CMS
Cryptographic Message Syntax. RFC 5652 defines the universal binary format of signed and encrypted messages.
Definition
CMS (Cryptographic Message Syntax) is the IETF standard that describes the ASN.1/DER binary format of a cryptographic message — signed, encrypted, digested or authenticated. It directly derives from PKCS#7 published by RSA in 1993. CMS is the technical foundation of S/MIME (itself used by AS1, AS2, AS3) and of qualified XAdES / CAdES signatures.
Origin
CMS was standardised by IETF through a sequence of RFCs: 2630 (1999), 3369 (2002), 3852 (2004), and 5652 (2009, current version). It generalises and clarifies RSA Labs' PKCS#7, adding variants EnvelopedData, SignedData, DigestedData, AuthEnvelopedData, AuthenticatedData. CAdES (RFC 5126 then ETSI EN 319 122) profiles CMS for qualified eIDAS signatures.
Example in context
When an AS2 partner encrypts an EDIFACT order, the resulting payload is actually a DER-encoded CMS EnvelopedData structure: it contains an EncryptedContentInfo, RecipientInfos (one per recipient with the symmetric key encrypted by their RSA public key), and algorithm elements.
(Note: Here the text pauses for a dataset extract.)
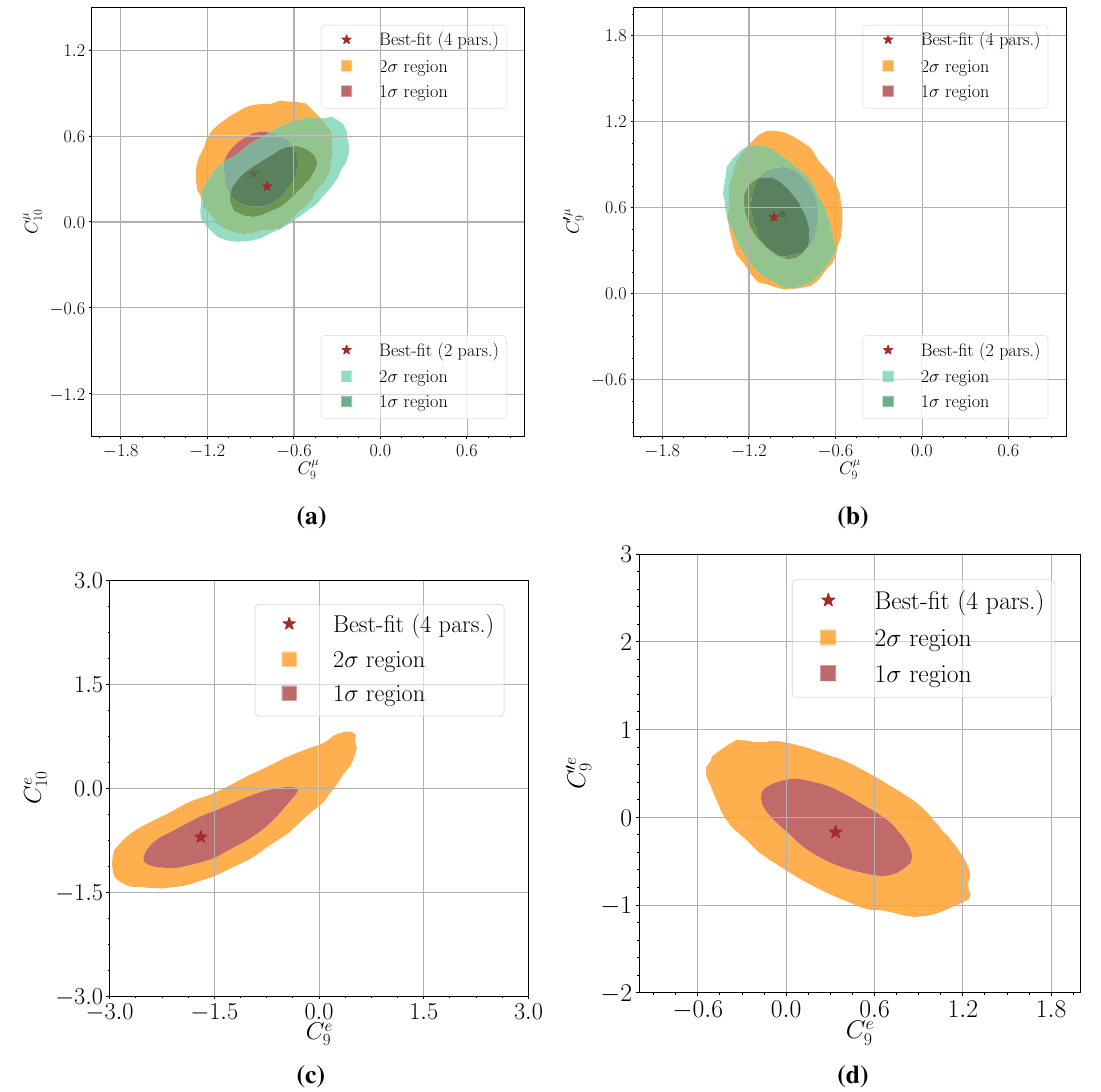
μ (cid:4) μ , C (fourth row of Table 2, in 9 9 μ (cid:4) μ , C , C e , C (cid:4) e all floating (seventh 9 9 9 9 μ μ , C e for the scan with C , C , C e , C e all float- 9 10 9 10 9 10 , C (cid:4) e for 9 9 μ (cid:4) μ , C , C e , C (cid:4) e all 9 9 9 9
On reception, the partner decrypts the symmetric key then the content, verifies the expected SignedData envelope, and computes the MIC of the original content.
Related terms
- S/MIME — the MIME use of CMS in email and AS2.
- XAdES — the XML expression of related ideas.
- Non-repudiation — legal property CMS helps to provide.